The RES sector key to increasing the competitiveness and innovation of the Chinese economy. Chinese companies, backed by state support usually in the form of subsidies, successfully compete with enterprises from the U.S., EU, South Korea, Japan, and elsewhere. They have a strong position, for example, in the global solar panel market (accounting for 80% of production). They also often play a key role in global supply chains, such as providing electric batteries to the automotive sector. They are active in seeking modern technologies related to renewable energy and environmental protection that can be taken over (e.g., projects in Poland). They are involved in the construction of solar and hydropower plants in South America and Asia. Foreign investments in nuclear energy remain of Chinese interest, although so far they have been carried out only in Pakistan.

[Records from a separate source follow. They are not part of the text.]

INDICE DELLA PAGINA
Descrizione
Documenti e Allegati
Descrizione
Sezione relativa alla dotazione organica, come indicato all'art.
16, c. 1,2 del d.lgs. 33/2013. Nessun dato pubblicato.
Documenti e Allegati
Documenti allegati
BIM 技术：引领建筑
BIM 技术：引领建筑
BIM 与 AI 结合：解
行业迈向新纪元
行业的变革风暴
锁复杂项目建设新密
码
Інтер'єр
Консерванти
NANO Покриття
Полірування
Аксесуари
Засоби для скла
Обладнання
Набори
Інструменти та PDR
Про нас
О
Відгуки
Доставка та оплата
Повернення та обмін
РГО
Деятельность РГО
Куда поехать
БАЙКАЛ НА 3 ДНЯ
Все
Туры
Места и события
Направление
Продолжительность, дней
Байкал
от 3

Conclusions and Perspectives

The issue of China reducing its GHG emissions will become one of the main topics of COP26 in Glasgow in November. It is important for China to make steep reductions to limit global temperature rise to the 1.5℃ in the Paris Agreement. Xi Jinping will not take part in COP26, but China’s chief negotiator, Xie Zhenhua, suggested that at the conference China will confirm the goal of reaching peak CO2 emissions by 2030. The Chinese also will declare a reduction in coal consumption from 2026. China is sceptical about the negotiations however, such as stricter limits on methane emissions, considering there to be a lack of mechanisms for monitoring them.

The Chinese authorities are aware of the difficulties in combining climate protection with the transformation of an economy based on energy-intensive production. This results in Chinese declarations being general in nature and the possibility of modifying them. Therefore, despite China’s pro-ecological slogans, the authorities will continue to invest in the coal sector for a long time. The stated goal of carbon neutrality by only 2060 will allow the CPC to control emissions reduction such that it should not hinder its rise to the prosperity level of a developed country by 2049, which is the date of “second centenary goal” for the 100th anniversary of the PRC. In this context, it is difficult to verify China’s real ability to meet the emission targets.

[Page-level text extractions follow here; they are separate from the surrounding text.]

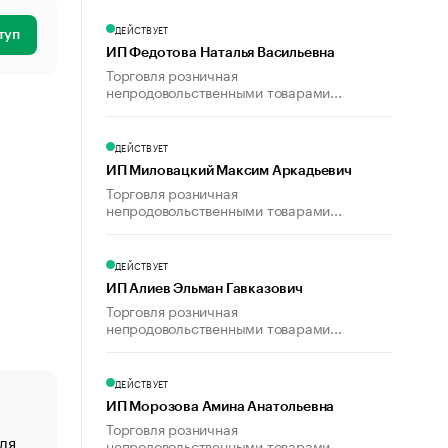
ДЕЙСТВУЕТ
туп
ИП Федотова Наталья Васильевна
Торговля розничная
непродовольственными товарами...
ДЕЙСТВУЕТ
ИП Миловацкий Максим Аркадьевич
Торговля розничная
непродовольственными товарами...
ДЕЙСТВУЕТ
ИП Алиев Эльман Гавказович
Торговля розничная
непродовольственными товарами...
ДЕЙСТВУЕТ
ИП Морозова Амина Анатольевна
Торговля розничная
ля
«От спорта тело стареет иначе». Как живет глава ко
непродовольственными товарами...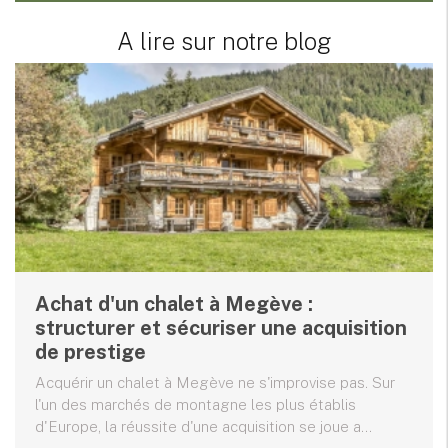
A lire sur notre blog
Achat d'un chalet à Megève :
structurer et sécuriser une acquisition
de prestige
Acquérir un chalet à Megève ne s'improvise pas. Sur
l'un des marchés de montagne les plus établis
d'Europe, la réussite d'une acquisition se joue a...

The EU and the U.S. should evaluate the implementation of China’s decisions, not only its declarations. Its failure to meet its international obligations or a lack of transparency in data provided may result in the use of special instruments by the EU, such as the taxation of products with a high carbon footprint. At the same time, climate issues will remain a bargaining chip for China in talks related to other disputes in relations with the EU or the U.S., including those concerning violations of human rights in China or unfair trade practices.